Using sterile scalpel blades, scrapings from the trunk, foot and nail clippings were separated into two parts each. One was fixed with 10% KOH for direct microscopic examination, which showed fungal hyphae (Fig. 3a); the other was used for fungal culturing, for which the scrapings and skin biopsy samples were collected as described above, inoculated directly onto Sabouraud glucose agar slants (BD Difco,Sparks, MD, USA ) and incubated at 28℃ for 1 week. All cultures showed single colonies, which were subcultured on potato dextrose agar plates (BD Difco, Sparks, MD, USA) for 1 week. The cultures yielded numerous small, white, fluffy (obverse) and creamy yellow (reverse) fungal colonies (Fig. 3b). The isolates were numbered as FHJU 19100101 (from the erythema) and FHJU 19100102 (from the nodule). Microscopic examination revealed both macroconidia and microconidia (Fig. 3c). Morphologic and microscopic characteristics suggested dermatophytes and were confirmed as Trichophyton rubrum via PCR and sequencing based on the internal transcribed spacer region gene (GenBank accession numbers: OM899647 for FHJU19100101 and OM899680 for FHJU19100102).

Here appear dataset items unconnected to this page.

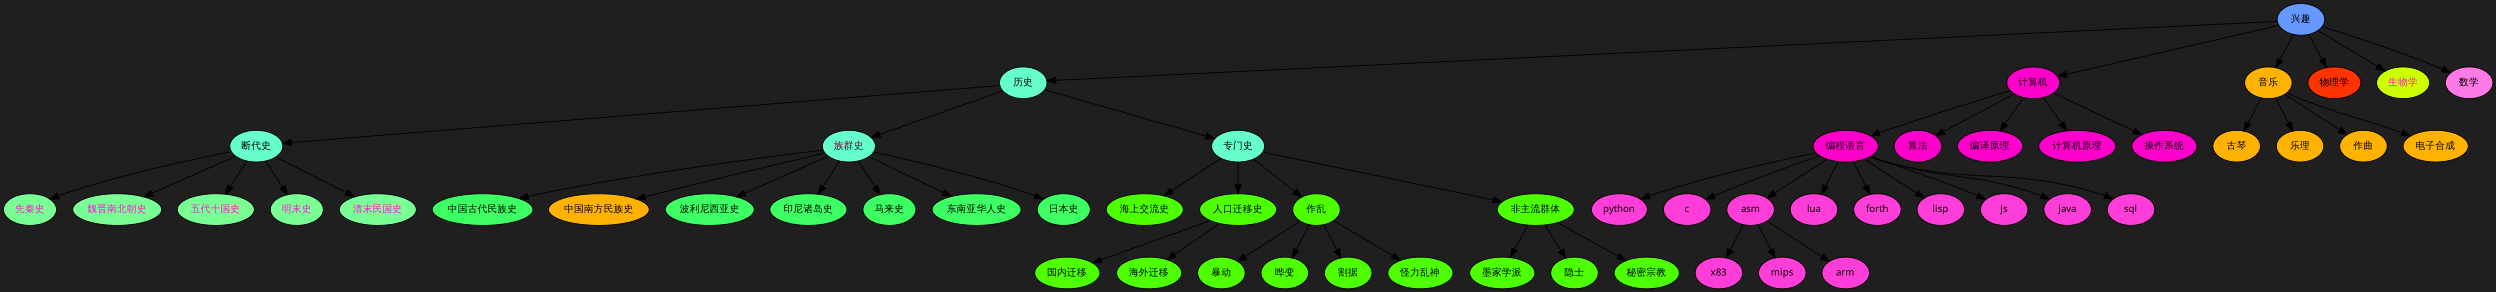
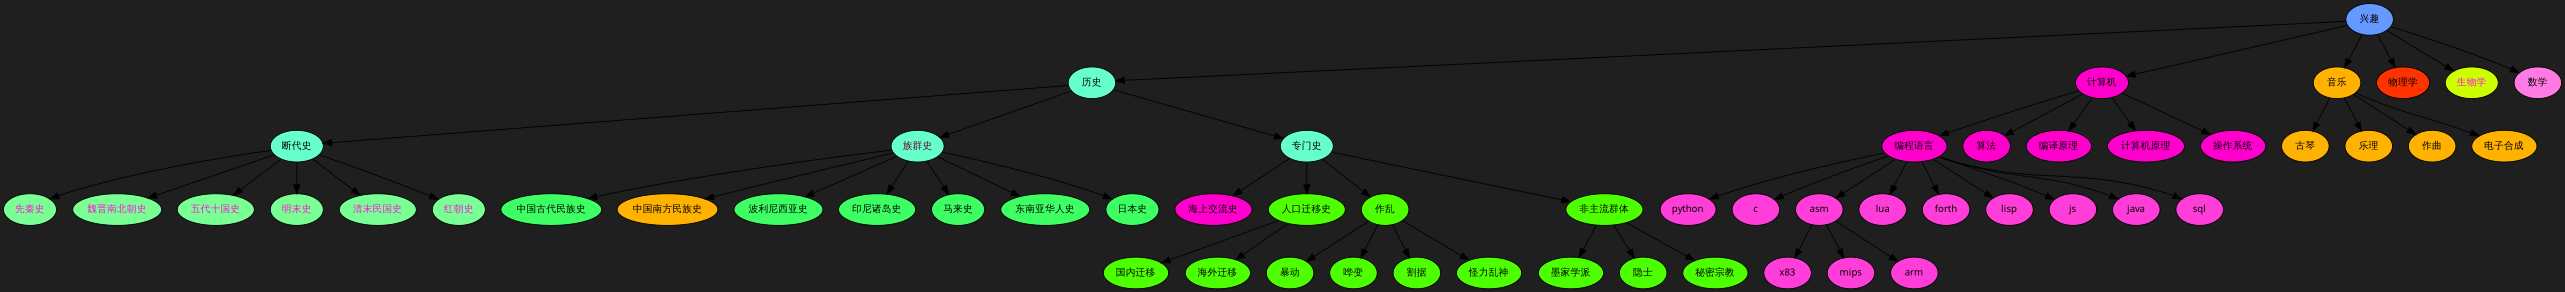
  digraph {
    bgcolor="#1F1F1F"
    pack=true
    node [fillcolor="#4DFF00" fontname="wqy-zenhei" fontsize=11 style=filled fontcolor="#000000"]
    "兴趣" [fillcolor="#6699FF" fontcolor=""]
    "历史" [fillcolor="#66FFCC" fontcolor=""]
    "计算机" [fillcolor="#FF00CC"]
    "音乐" [fillcolor="#FFB300"]
    "物理学" [fillcolor="#FF3300"]
    "生物学" [fillcolor="#CCFF00" fontcolor="#FF11DD"]
    "数学" [fillcolor="#FF7AE4"]
    "断代史" [fillcolor="#66FFCC" fontcolor=""]
    "族群史" [fillcolor="#66FFCC" fontcolor="#660033"]
    "专门史" [fillcolor="#66FFCC"]
    "编程语言" [fillcolor="#FF00CC"]
    "算法" [fillcolor="#FF00CC"]
    "编译原理" [fillcolor="#FF00CC"]
    "计算机原理" [fillcolor="#FF00CC"]
    "操作系统" [fillcolor="#FF00CC"]
    "古琴" [fillcolor="#FFB300"]
    "乐理" [fillcolor="#FFB300"]
    "作曲" [fillcolor="#FFB300"]
    "电子合成" [fillcolor="#FFB300"]
    "先秦史" [fillcolor="#7AFF95" fontcolor="#FF11DD"]
    "魏晋南北朝史" [fillcolor="#7AFF95" fontcolor="#FF11DD"]
    "五代十国史" [fillcolor="#7AFF95" fontcolor="#FF11DD"]
    "明末史" [fillcolor="#7AFF95" fontcolor="#FF11DD"]
    "清末民国史" [fillcolor="#7AFF95" fontcolor="#FF11DD"]
+   "红朝史" [fillcolor="#7AFF95" fontcolor="#FF11DD"]
    "中国古代民族史" [fillcolor="#3DFF64"]
    "中国南方民族史" [fillcolor="#FFB300"]
    "波利尼西亚史" [fillcolor="#3DFF64"]
    "印尼诸岛史" [fillcolor="#3DFF64"]
    "马来史" [fillcolor="#3DFF64"]
    "东南亚华人史" [fillcolor="#3DFF64"]
    "日本史" [fillcolor="#3DFF64"]
-   "海上交流史"
+   "海上交流史" [fillcolor="#FF00CC"]
    "人口迁移史"
    "作乱"
    "非主流群体"
    "国内迁移"
    "海外迁移"
    "暴动"
    "哗变"
    "割据"
    "怪力乱神"
    "墨家学派"
    "隐士"
    "秘密宗教"
    python [fillcolor="#FF3DD8"]
    c [fillcolor="#FF3DD8"]
    asm [fillcolor="#FF3DD8"]
    lua [fillcolor="#FF3DD8"]
    forth [fillcolor="#FF3DD8"]
    lisp [fillcolor="#FF3DD8"]
    js [fillcolor="#FF3DD8"]
    java [fillcolor="#FF3DD8"]
    sql [fillcolor="#FF3DD8"]
    n55 [fillcolor="#FF3DD8" label=x83]
    mips [fillcolor="#FF3DD8"]
    arm [fillcolor="#FF3DD8"]
    "兴趣" -> "历史"
    "兴趣" -> "计算机"
    "兴趣" -> "音乐"
    "兴趣" -> "物理学"
    "兴趣" -> "生物学"
    "兴趣" -> "数学"
    "历史" -> "断代史"
    "历史" -> "族群史"
    "历史" -> "专门史"
    "计算机" -> "编程语言"
    "计算机" -> "算法"
    "计算机" -> "编译原理"
    "计算机" -> "计算机原理"
    "计算机" -> "操作系统"
    "音乐" -> "古琴"
    "音乐" -> "乐理"
    "音乐" -> "作曲"
    "音乐" -> "电子合成"
    "断代史" -> "先秦史"
    "断代史" -> "魏晋南北朝史"
    "断代史" -> "五代十国史"
    "断代史" -> "明末史"
    "断代史" -> "清末民国史"
+   "断代史" -> "红朝史"
    "族群史" -> "中国古代民族史"
    "族群史" -> "中国南方民族史"
    "族群史" -> "波利尼西亚史"
    "族群史" -> "印尼诸岛史"
    "族群史" -> "马来史"
    "族群史" -> "东南亚华人史"
    "族群史" -> "日本史"
    "专门史" -> "海上交流史"
    "专门史" -> "人口迁移史"
    "专门史" -> "作乱"
    "专门史" -> "非主流群体"
    "编程语言" -> python
    "编程语言" -> c
    "编程语言" -> asm
    "编程语言" -> lua
    "编程语言" -> forth
    "编程语言" -> lisp
    "编程语言" -> js
    "编程语言" -> java
    "编程语言" -> sql
    "人口迁移史" -> "国内迁移"
    "人口迁移史" -> "海外迁移"
    "作乱" -> "暴动"
    "作乱" -> "哗变"
    "作乱" -> "割据"
    "作乱" -> "怪力乱神"
    "非主流群体" -> "墨家学派"
    "非主流群体" -> "隐士"
    "非主流群体" -> "秘密宗教"
    asm -> n55
    asm -> mips
    asm -> arm
  }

Based on these findings, the patient was diagnosed with dermatophyte-induced erythroderma and deeper dermal dermatophytosis. In addition to treatment for myasthenia gravis and diabetes, he was treated with 200 mg oral itraconazole twice daily and topical bifonazole cream once daily because direct examination (10% KOH) of the scrapings from the erythema and nail clippings showed fungal hyphae. Sputum culturing was performed because the patient exhibited coughing and expectoration. The patient's temperature returned to normal after 2 days of treatment. Four days later, when a moderate amount of Candida albicans was reported from the sputum culture, and PAS staining of the biopsy revealed hyphae and spores, the treatment was switched to 0.2 g intravenous voriconazole twice daily plus 250 mg oral terbinafine once daily. After 14 days of treatment, the sputum culture yielded no fungal growth, and the erythema partially subsided (Fig. 4a–c). The patient was then discharged and prescribed 200 mg itraconazole twice daily as his condition improved. However, he never returned to the clinic and was lost to follow-up.